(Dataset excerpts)
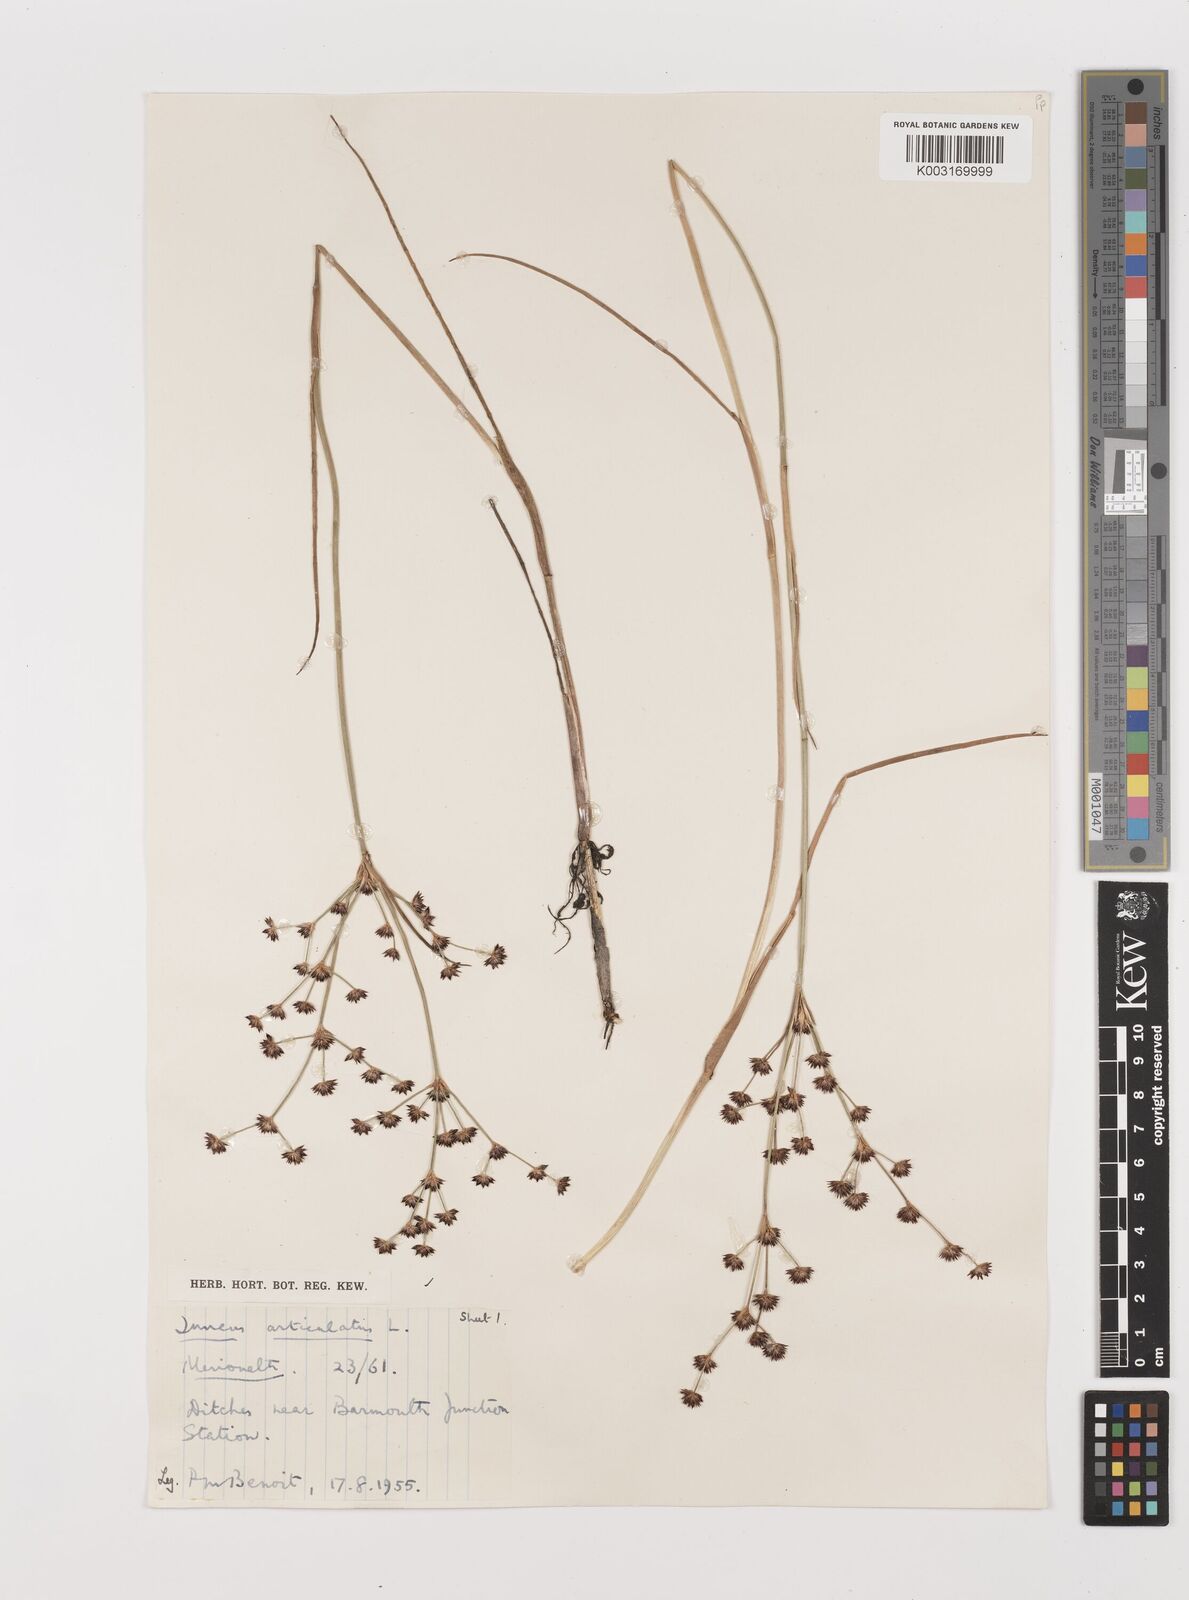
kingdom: Plantae
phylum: Tracheophyta
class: Liliopsida
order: Poales
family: Juncaceae
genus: Juncus
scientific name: Juncus articulatus
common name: Jointed rush
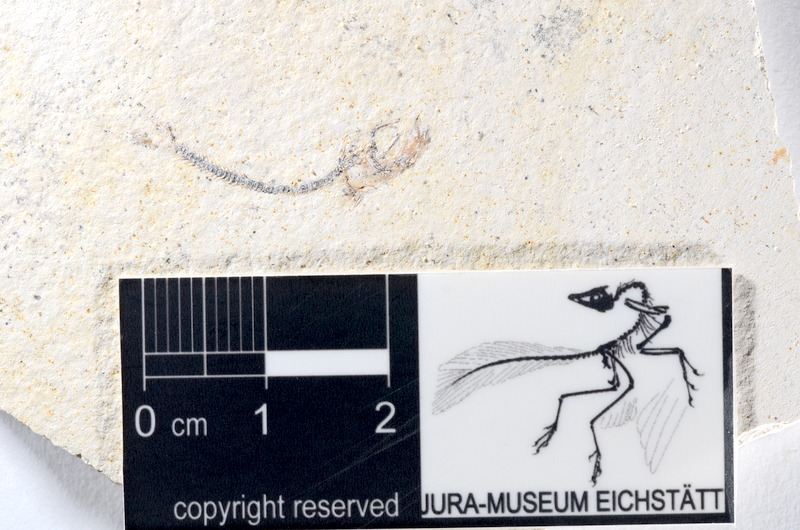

* _AIM_: Swap "common name" for "vernacular name" throughout the data above and write the lines out again with nothing else changed. Leave the pictures out.

* _SOLUTION FOR THIS EXERCISE_:
kingdom: Plantae
phylum: Tracheophyta
class: Liliopsida
order: Poales
family: Juncaceae
genus: Juncus
scientific name: Juncus articulatus
vernacular name: Jointed rush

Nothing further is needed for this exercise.